An der Stelle muss man vielleicht noch einmal sagen, diese Möglichkeiten richten sich nicht so sehr gegen Individuen, sondern gegen Strukturen. Das bedeutet, der Verfassungsschutz versucht, Strukturen in den unterschiedlich dargestellten Gruppen zu beleuchten, die sich vorgenommen haben, diese Gesellschaftsordnung mit ihren unterschiedlichen Möglichkeiten, die sie haben, zu zerstören.
Vielleicht sage ich an der Stelle Folgendes, weil es sonst nicht so genau herüberkommt: Wenn von Straftaten und der Zunahme im rechtsextremistischen Bereich andernorts die Rede ist, dann muss man darauf hinweisen, glaube ich, dass nicht der Verfassungsschutz diese Straftaten ermittelt und die Täter zur Rechenschaft zieht.

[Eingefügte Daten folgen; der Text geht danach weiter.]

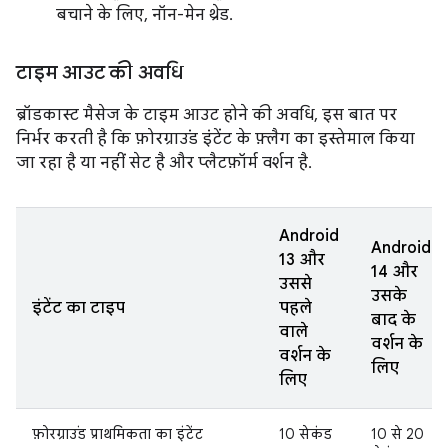
बचाने के लिए, नॉन-मेन थ्रेड.
टाइम आउट की अवधि
ब्रॉडकास्ट मैसेज के टाइम आउट होने की अवधि, इस बात पर
निर्भर करती है कि फ़ोरग्राउंड इंटेंट के फ़्लैग का इस्तेमाल किया
जा रहा है या नहीं सेट है और प्लैटफ़ॉर्म वर्शन है.
Android
Android
13 और
14 और
उससे
उसके
इंटेंट का टाइप
पहले
बाद के
वाले
वर्शन के
वर्शन के
लिए
लिए
फ़ोरग्राउंड प्राथमिकता का इंटेंट
10 सेकंड
10 से 20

Das macht die Polizei und nachher die dafür zuständige Justiz. Sie alle kennen den Begriff des Trennungsgebotes. Der Verfassungsschutz hat andere Aufgaben. Er ist im Vorfeld tätig. Bedingt durch die Erfahrungen im Dritten Reich ist er etwas anders aufgestellt. Ich denke, dass wir überwiegend der Meinung sind, dass das im Wesentlichen so bleiben muss, obwohl an der einen oder anderen Stelle vielleicht noch etwas besser vernetzt werden könnte. Darüber haben wir schon ausführlich diskutiert.